Stored entries
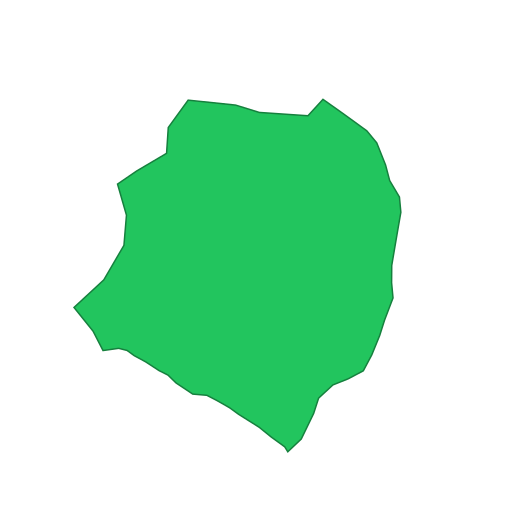 the district of Goufes, Cyprus, rotated 216°
{"feature_id": "46923920B80700863058224", "entity_name": "Goufes", "entity_type": "district", "adm_level": 2, "iso_a3": "CYP", "parent_name": "Cyprus", "parent_adm1": "", "projection": "natural_earth1", "projection_center": [33.693, 35.284], "detail": "fine", "context": "isolated", "style": "filled", "palette": "green", "viewbox_px": 512, "rotation_deg": 216, "n_neighbors": 0, "source": "geoboundaries", "source_scale": "gbopen_adm2", "svg_char_len": 829}
<svg xmlns="http://www.w3.org/2000/svg" viewBox="0 0 512 512"><g transform="rotate(216 256 256)"><path d="M373.0,107.4L343.6,99.4L324.2,89.6L312.8,100.6L304.8,103.8L295.9,103.8L283.1,105.5L267.0,106.3L257.3,107.9L246.1,106.3L226.0,107.1L213.9,114.4L202.7,116.1L188.2,117.7L176.9,117.7L164.9,118.5L152.8,119.3L137.5,118.5L120.6,118.5L115.2,116.3L111.8,134.5L116.8,162.5L121.8,177.8L118.0,196.9L109.2,210.9L101.7,226.2L104.2,244.0L109.2,264.4L114.3,279.7L120.5,302.6L130.6,314.1L140.6,328.1L148.2,343.4L157.0,361.2L164.5,376.5L174.6,388.0L192.2,395.6L204.7,405.8L224.8,418.5L239.9,422.4L268.8,422.4L293.9,422.1L296.4,400.0L337.7,374.1L361.2,366.1L402.5,342.2L402.5,308.4L388.7,286.5L402.5,254.7L410.3,232.8L384.8,212.9L369.1,187.0L367.1,167.1L365.1,147.2L373.0,107.4Z" fill="#22c55e" stroke="#15803d" stroke-width="1.5"/></g></svg>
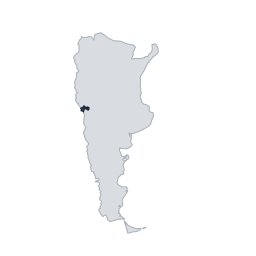 Luján de Cuyo, Mendoza, Argentina (highlighted), rotated 342°
{"feature_id": "61730980B1211136539314", "entity_name": "Luján de Cuyo", "entity_type": "district", "adm_level": 2, "iso_a3": "ARG", "parent_name": "Argentina", "parent_adm1": "Mendoza", "projection": "albers", "projection_center": [-69.794, -33.006], "detail": "fine", "context": "in_parent", "style": "filled", "palette": "slate", "viewbox_px": 256, "rotation_deg": 342, "n_neighbors": 0, "source": "geoboundaries", "source_scale": "gbopen_adm2", "svg_char_len": 4877}
<svg xmlns="http://www.w3.org/2000/svg" viewBox="0 0 256 256"><g transform="rotate(342 128 128)"><path d="M156.5,82.1L154.8,84.5L154.9,86.2L153.2,90.0L153.4,90.8L152.2,92.5L152.3,94.6L151.6,96.5L151.5,99.0L151.0,99.6L150.1,99.7L149.1,103.1L149.6,106.5L148.8,107.0L149.8,109.6L153.3,112.1L154.9,114.4L154.9,115.3L153.8,116.5L153.5,117.6L153.9,119.2L154.7,120.2L156.4,121.0L156.4,123.2L156.0,124.5L152.1,129.0L151.1,131.0L147.7,132.8L139.5,134.5L133.1,134.9L129.6,134.4L127.3,133.2L127.3,136.0L128.4,136.9L127.8,136.9L128.2,137.4L127.8,139.6L127.0,140.0L126.4,141.8L126.3,143.4L126.9,144.8L126.1,146.1L123.3,147.2L120.2,147.4L114.4,144.9L114.7,144.6L114.4,144.4L113.4,144.8L112.9,146.7L113.4,149.5L113.1,152.0L113.4,152.8L115.5,153.9L115.3,154.8L116.0,155.0L117.5,154.8L117.7,154.0L116.9,153.7L119.0,153.2L119.7,154.3L119.6,156.8L119.2,157.4L117.6,157.8L117.2,157.7L116.4,155.8L115.6,155.5L113.3,156.3L113.1,156.8L116.3,158.3L113.8,159.5L111.8,161.8L111.6,166.1L111.1,167.3L109.7,168.3L109.5,169.1L109.9,169.6L109.7,170.4L107.2,170.1L105.4,171.3L103.8,171.7L100.7,176.5L101.1,178.8L104.2,182.3L108.2,183.4L108.7,184.5L108.5,185.8L108.0,186.6L106.5,187.3L107.7,187.4L108.2,188.1L100.9,193.9L99.9,195.6L99.4,199.2L98.9,199.9L97.4,200.6L96.4,199.9L95.7,198.5L95.7,199.6L94.4,200.0L96.0,200.0L96.7,200.9L94.5,202.2L93.9,203.4L93.6,205.0L92.7,206.0L93.4,205.8L94.0,209.0L92.3,209.2L94.3,209.8L96.7,213.5L96.4,213.7L96.4,213.4L90.2,211.7L81.9,211.5L82.0,211.0L80.1,209.1L80.5,207.7L80.1,206.5L80.5,205.4L80.2,204.1L79.5,203.7L76.8,204.5L75.2,201.0L75.3,199.0L74.8,197.8L75.2,196.2L76.6,196.0L77.0,194.3L78.8,193.0L78.7,191.3L79.8,190.4L80.1,189.6L79.0,187.5L79.7,185.2L81.6,183.4L81.4,181.2L82.5,180.1L81.6,177.1L82.7,175.9L82.2,175.2L82.1,173.6L83.2,173.2L83.9,171.5L82.8,169.9L80.7,169.5L80.6,168.7L84.3,168.6L84.7,167.4L84.4,166.7L81.7,166.3L81.7,164.7L82.3,163.6L81.7,162.5L81.9,161.5L81.2,160.0L81.9,159.3L80.0,157.9L80.0,155.3L80.4,154.7L80.1,153.3L81.7,152.0L80.9,149.6L81.0,145.0L80.7,143.7L81.7,141.8L81.2,140.5L81.9,139.6L81.6,137.2L82.5,137.0L83.1,132.8L85.2,131.6L85.7,130.7L84.1,125.5L84.2,123.6L83.9,122.7L84.3,121.5L83.9,119.8L84.6,117.8L86.1,117.0L86.2,116.3L87.8,114.9L87.7,111.6L87.0,109.9L87.8,109.2L88.4,106.7L89.6,104.0L90.6,103.5L90.4,100.4L90.8,97.6L89.4,97.1L89.7,95.1L89.2,94.7L88.9,92.6L88.0,90.7L87.9,89.9L88.5,89.4L87.4,88.6L86.7,87.0L86.9,85.4L87.0,84.3L88.2,83.5L87.9,82.8L88.9,79.6L90.0,79.4L90.6,78.3L90.0,77.7L90.2,75.7L89.6,73.0L90.7,71.6L91.7,67.3L94.3,64.3L96.2,59.5L97.6,59.4L99.1,58.4L97.6,55.3L98.7,53.3L97.7,49.2L98.0,47.7L98.9,46.8L97.9,45.2L98.3,43.9L99.8,42.5L104.9,40.4L107.1,34.1L106.0,32.9L109.0,29.3L111.0,28.7L111.9,26.8L114.5,28.8L119.1,29.0L121.3,29.9L122.7,33.6L125.4,28.8L131.7,29.0L132.8,30.9L135.1,33.1L136.6,35.9L141.4,40.6L147.8,43.2L151.5,46.5L155.9,49.4L158.2,50.3L159.7,52.2L160.0,53.5L158.9,54.4L157.9,56.2L156.5,57.1L155.9,58.3L155.8,59.8L153.1,62.7L153.0,63.8L155.5,63.8L161.1,65.7L163.9,66.0L164.8,66.7L166.5,65.4L168.9,66.3L170.8,64.1L172.5,63.8L174.4,62.3L175.6,60.3L176.6,55.9L177.5,56.4L179.2,56.0L180.5,57.1L181.2,61.1L180.4,64.7L179.5,66.0L177.6,66.6L176.5,67.5L173.6,67.8L171.9,69.6L168.2,71.2L168.2,72.3L167.1,72.1L160.5,78.9L156.5,82.1ZM95.4,228.0L95.7,215.4L97.2,217.9L96.4,217.8L96.2,218.9L97.5,219.2L98.1,220.7L100.9,223.5L105.1,226.4L109.3,227.4L108.0,228.6L103.9,229.2L101.5,228.4L95.4,228.0ZM110.9,228.3L112.2,227.8L114.7,227.9L111.3,228.7L110.9,228.3ZM129.2,135.4L129.1,136.0L128.3,135.1L129.2,135.4Z" fill="#d9dde1" stroke="#a8b0b8" stroke-width="1"/><path d="M96.7,97.4L96.8,97.2L96.9,96.9L97.0,96.7L96.9,96.5L96.7,96.6L96.4,96.4L96.2,96.2L96.0,96.3L95.9,96.3L95.9,96.2L95.9,95.9L96.0,95.8L96.0,95.7L95.9,95.7L95.7,95.6L95.6,95.8L95.4,95.9L95.3,96.0L95.2,96.0L94.9,96.1L94.7,96.2L94.4,95.9L94.3,95.7L94.2,95.7L94.0,95.4L93.9,95.4L93.7,95.4L93.7,95.2L93.7,94.9L93.5,94.7L93.4,94.6L93.4,94.4L93.4,94.2L93.3,93.9L93.2,93.9L93.1,93.7L92.9,93.6L92.7,93.5L92.4,93.7L92.4,93.8L92.3,94.0L92.2,94.1L92.1,94.3L91.9,94.4L91.9,94.5L91.7,94.5L91.4,94.7L91.3,94.8L91.2,94.8L91.1,95.0L90.9,95.0L90.8,94.9L90.7,94.9L90.4,94.8L90.3,94.7L90.2,94.8L90.0,94.7L89.9,94.8L89.8,94.7L89.7,94.7L89.7,94.8L89.7,94.7L89.4,94.7L89.4,94.8L89.5,94.8L89.5,95.0L89.8,95.1L89.9,95.3L89.8,95.5L89.7,95.6L89.7,95.8L89.7,96.0L89.4,96.0L89.4,96.3L89.5,96.3L89.5,96.5L89.4,96.6L89.5,96.6L89.5,96.8L89.5,97.0L89.5,97.3L89.6,97.5L89.8,97.6L89.8,97.8L90.0,97.8L90.0,97.7L90.3,97.5L90.3,97.4L90.2,97.4L90.3,97.4L90.3,97.5L90.5,97.6L90.8,97.7L90.9,97.8L91.0,97.9L91.0,98.0L92.4,96.0L92.5,96.0L92.7,95.9L92.8,95.9L92.8,96.0L92.9,96.3L93.0,96.3L93.4,96.4L93.6,96.5L93.9,96.6L94.0,96.6L94.1,96.8L94.2,97.0L94.3,97.1L94.5,97.2L94.6,97.3L94.8,97.4L94.9,97.5L95.1,97.6L95.5,97.7L95.4,98.0L95.5,98.0L95.8,98.1L96.0,98.2L96.0,98.3L96.2,98.2L96.3,98.1L96.5,98.0L96.5,97.9L96.5,97.7L96.7,97.4Z" fill="#64748b" stroke="#1e293b" stroke-width="1.5"/></g></svg>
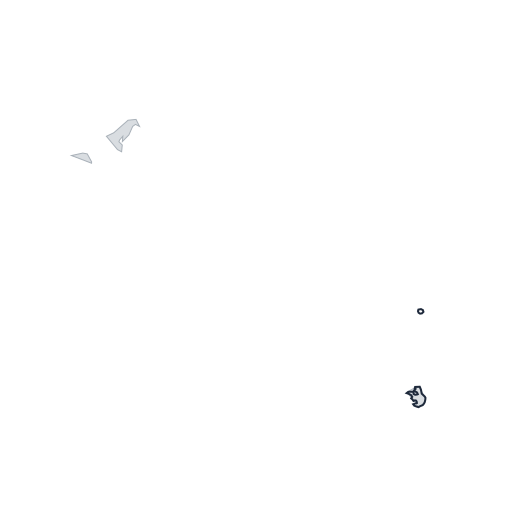 Vava'u highlighted on a map of Tonga, rotated 109°
{"feature_id": "TON-4946", "entity_name": "Vava'u", "entity_type": "state/province", "adm_level": 1, "iso_a3": "TON", "parent_name": "Tonga", "parent_adm1": "", "projection": "robinson", "projection_center": [-174.104, -18.692], "detail": "fine", "context": "in_parent", "style": "outline", "palette": "slate", "viewbox_px": 512, "rotation_deg": 109, "n_neighbors": 0, "source": "natural_earth", "source_scale": "10m", "svg_char_len": 1166}
<svg xmlns="http://www.w3.org/2000/svg" viewBox="0 0 512 512"><g transform="rotate(109 256 256)"><path d="M190.8,422.8L192.6,422.8L194.6,418.6L201.2,417.0L200.5,421.6L191.5,436.4L185.8,430.6L169.3,421.2L165.9,413.9L171.4,408.3L170.8,412.8L173.6,414.8L182.9,415.6L191.3,419.6L186.1,420.9L190.8,422.8ZM341.2,59.4L336.5,67.9L334.2,67.8L328.8,62.8L326.8,59.5L335.1,49.5L339.4,48.8L345.2,52.1L344.9,55.0L341.2,59.4ZM221.8,441.7L221.1,463.2L215.1,453.3L214.4,448.8L220.5,442.1L221.8,441.7Z" fill="#d9dde1" stroke="#a8b0b8" stroke-width="1"/><path d="M340.8,49.1L342.7,49.8L343.6,50.8L344.4,51.8L346.0,53.1L346.1,54.6L346.0,57.6L345.0,59.1L342.6,56.0L341.3,56.7L340.6,57.6L340.7,58.7L341.8,59.9L340.7,61.4L340.1,62.9L338.3,62.4L337.1,63.9L336.6,66.4L336.6,68.9L335.0,67.9L334.2,66.3L333.2,62.9L335.2,62.0L335.4,60.3L334.6,58.7L334.0,58.0L332.6,59.3L332.2,61.5L331.6,62.8L329.8,61.9L329.6,62.7L329.3,62.9L328.7,62.8L328.0,62.9L326.3,58.6L328.7,56.5L332.2,54.5L334.0,50.6L334.9,49.6L336.9,49.1L339.2,48.9L340.8,49.1ZM253.8,85.0L252.5,82.7L252.8,80.6L254.3,79.5L256.2,80.4L257.1,82.1L256.7,83.8L255.4,84.9L253.8,85.0Z" fill="none" stroke="#1e293b" stroke-width="2"/></g></svg>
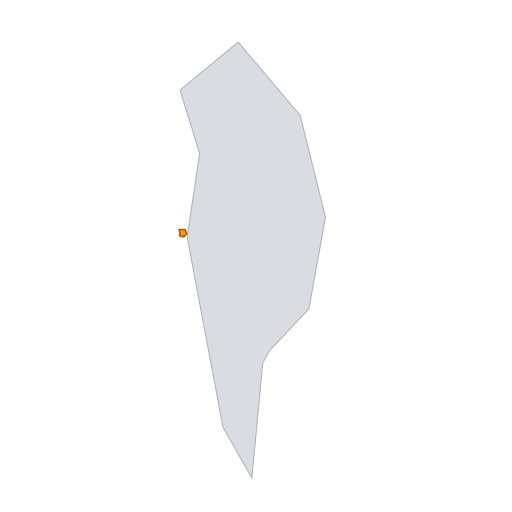 Ngerang, Palau (highlighted), rotated 160°
{"feature_id": "81905179B33808746946065", "entity_name": "Ngerang", "entity_type": "district", "adm_level": 2, "iso_a3": "PLW", "parent_name": "Palau", "parent_adm1": "", "projection": "albers", "projection_center": [134.637, 7.497], "detail": "fine", "context": "in_parent", "style": "filled", "palette": "amber", "viewbox_px": 512, "rotation_deg": 160, "n_neighbors": 0, "source": "geoboundaries", "source_scale": "gbopen_adm2", "svg_char_len": 868}
<svg xmlns="http://www.w3.org/2000/svg" viewBox="0 0 512 512"><g transform="rotate(160 256 256)"><path d="M270.6,437.9L199.6,463.1L166.4,373.0L177.5,268.5L224.5,188.1L275.7,162.4L286.2,153.2L335.8,48.9L345.6,106.4L314.2,297.3L273.9,371.6L270.6,437.9Z" fill="#d9dde1" stroke="#a8b0b8" stroke-width="1"/><path d="M319.2,307.1L319.3,306.7L319.3,306.3L319.3,305.9L319.4,305.6L319.4,305.1L319.4,304.5L319.4,304.1L319.6,304.0L319.6,303.7L319.7,303.2L319.8,302.9L319.8,302.6L319.9,302.4L320.1,302.2L320.3,302.2L320.6,302.2L320.8,301.9L320.8,301.6L320.6,301.5L320.6,301.3L320.6,301.0L320.5,300.7L320.3,300.5L319.5,299.9L319.3,299.7L319.2,299.6L318.8,299.5L318.6,299.4L318.4,299.3L318.2,299.5L317.9,299.5L317.7,299.4L317.6,299.5L317.5,299.3L317.4,299.2L317.2,299.1L317.1,298.7L313.5,300.8L313.5,305.1L319.2,307.1Z" fill="#f59e0b" stroke="#b45309" stroke-width="1.5"/></g></svg>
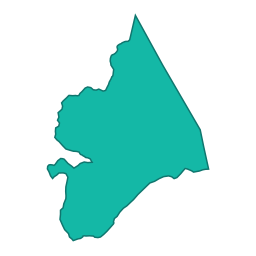 San Pedro Ocotepec, Oaxaca, Mexico
{"feature_id": "50627088B407128365288", "entity_name": "San Pedro Ocotepec", "entity_type": "district", "adm_level": 2, "iso_a3": "MEX", "parent_name": "Mexico", "parent_adm1": "Oaxaca", "projection": "equal_earth", "projection_center": [-95.854, 16.976], "detail": "fine", "context": "isolated", "style": "filled", "palette": "teal", "viewbox_px": 256, "rotation_deg": 0, "n_neighbors": 0, "source": "geoboundaries", "source_scale": "gbopen_adm2", "svg_char_len": 2166}
<svg xmlns="http://www.w3.org/2000/svg" viewBox="0 0 256 256"><path d="M68.2,96.1L66.6,97.8L63.3,100.8L61.6,102.9L62.6,106.1L62.0,109.2L58.1,112.7L58.9,117.2L57.5,120.2L59.5,123.0L58.7,126.2L55.7,127.9L55.4,131.3L55.7,134.2L54.8,137.4L57.0,140.0L59.1,141.6L62.7,145.7L65.9,149.0L70.1,150.3L73.3,151.2L76.3,151.4L79.0,152.0L79.9,153.6L80.5,154.4L81.5,154.8L82.4,155.2L83.3,156.0L84.5,156.4L85.4,157.4L88.1,157.9L90.2,158.9L92.1,162.3L87.8,162.6L84.2,162.0L80.2,163.5L78.0,165.6L73.9,168.1L71.6,166.1L68.0,163.5L64.2,159.2L62.7,158.7L60.7,158.5L57.8,160.7L55.6,163.8L55.1,164.5L54.0,165.4L52.9,165.0L50.5,164.7L49.0,164.9L47.7,166.3L47.4,168.9L49.0,171.8L50.6,175.9L52.6,178.5L54.2,176.7L56.8,175.0L58.9,173.0L63.2,172.9L65.9,173.6L67.9,177.2L67.0,181.7L65.9,186.8L65.7,191.3L66.0,195.7L65.9,198.6L63.8,203.8L63.1,207.8L60.5,210.2L60.5,214.3L60.0,219.4L62.6,225.4L64.7,229.7L68.5,233.6L69.5,237.0L71.0,238.3L71.8,238.9L73.2,240.6L77.9,238.9L80.6,238.4L82.7,236.9L83.0,236.1L84.3,235.8L85.9,236.0L89.6,235.8L93.5,236.1L94.7,237.2L97.9,237.6L100.5,237.0L103.7,234.4L107.0,231.2L113.4,224.0L113.9,222.9L113.4,222.1L114.4,218.5L117.1,216.4L119.6,212.4L121.3,210.5L123.4,208.2L126.8,205.9L130.9,202.0L133.5,199.6L137.8,194.6L149.8,183.0L154.6,181.3L159.2,178.6L163.7,176.6L168.6,175.9L171.6,176.7L174.1,178.6L176.9,177.6L180.7,173.7L182.6,171.4L185.1,168.5L187.4,169.0L191.4,170.7L193.6,172.1L199.4,171.0L202.7,169.8L205.3,169.3L208.6,169.1L206.2,158.2L203.7,146.8L203.1,143.9L200.2,129.8L162.7,65.2L161.5,63.0L135.4,15.4L129.7,39.8L128.2,41.3L126.4,41.4L125.2,41.5L123.7,42.1L122.8,42.5L122.1,42.8L121.2,43.6L119.4,44.3L117.9,45.4L117.3,46.1L117.1,46.6L117.1,47.3L117.2,48.0L117.5,48.5L117.6,49.5L117.4,50.6L116.8,51.6L116.0,52.5L115.3,53.3L113.6,54.4L112.6,54.7L111.9,55.1L111.5,55.4L111.2,56.1L110.9,56.8L110.4,58.4L110.2,61.1L110.7,63.0L111.0,65.2L113.7,69.4L113.4,71.7L113.0,75.1L112.6,76.2L111.9,76.7L111.0,78.9L109.3,82.0L108.5,84.6L107.4,86.7L105.6,90.4L103.1,91.1L98.8,89.1L96.2,90.1L93.3,89.8L90.8,87.6L87.6,87.0L85.1,88.1L82.0,91.6L80.0,93.4L78.9,95.4L77.3,95.8L75.7,95.5L72.7,95.7L69.0,95.4L68.2,96.1Z" fill="#14b8a6" stroke="#0f766e" stroke-width="1.5"/></svg>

§ **Exercise details**: Retype the rows from the start up to and including the line with "Luján de Cuyo, Mendoza, Argentina", and leave the pictures out of your answer.

§ **The answer**:
 the district of Goufes, Cyprus, rotated 216°
{"feature_id": "46923920B80700863058224", "entity_name": "Goufes", "entity_type": "district", "adm_level": 2, "iso_a3": "CYP", "parent_name": "Cyprus", "parent_adm1": "", "projection": "natural_earth1", "projection_center": [33.693, 35.284], "detail": "fine", "context": "isolated", "style": "filled", "palette": "green", "viewbox_px": 512, "rotation_deg": 216, "n_neighbors": 0, "source": "geoboundaries", "source_scale": "gbopen_adm2", "svg_char_len": 829}
<svg xmlns="http://www.w3.org/2000/svg" viewBox="0 0 512 512"><g transform="rotate(216 256 256)"><path d="M373.0,107.4L343.6,99.4L324.2,89.6L312.8,100.6L304.8,103.8L295.9,103.8L283.1,105.5L267.0,106.3L257.3,107.9L246.1,106.3L226.0,107.1L213.9,114.4L202.7,116.1L188.2,117.7L176.9,117.7L164.9,118.5L152.8,119.3L137.5,118.5L120.6,118.5L115.2,116.3L111.8,134.5L116.8,162.5L121.8,177.8L118.0,196.9L109.2,210.9L101.7,226.2L104.2,244.0L109.2,264.4L114.3,279.7L120.5,302.6L130.6,314.1L140.6,328.1L148.2,343.4L157.0,361.2L164.5,376.5L174.6,388.0L192.2,395.6L204.7,405.8L224.8,418.5L239.9,422.4L268.8,422.4L293.9,422.1L296.4,400.0L337.7,374.1L361.2,366.1L402.5,342.2L402.5,308.4L388.7,286.5L402.5,254.7L410.3,232.8L384.8,212.9L369.1,187.0L367.1,167.1L365.1,147.2L373.0,107.4Z" fill="#22c55e" stroke="#15803d" stroke-width="1.5"/></g></svg>
 Luján de Cuyo, Mendoza, Argentina (highlighted), rotated 342°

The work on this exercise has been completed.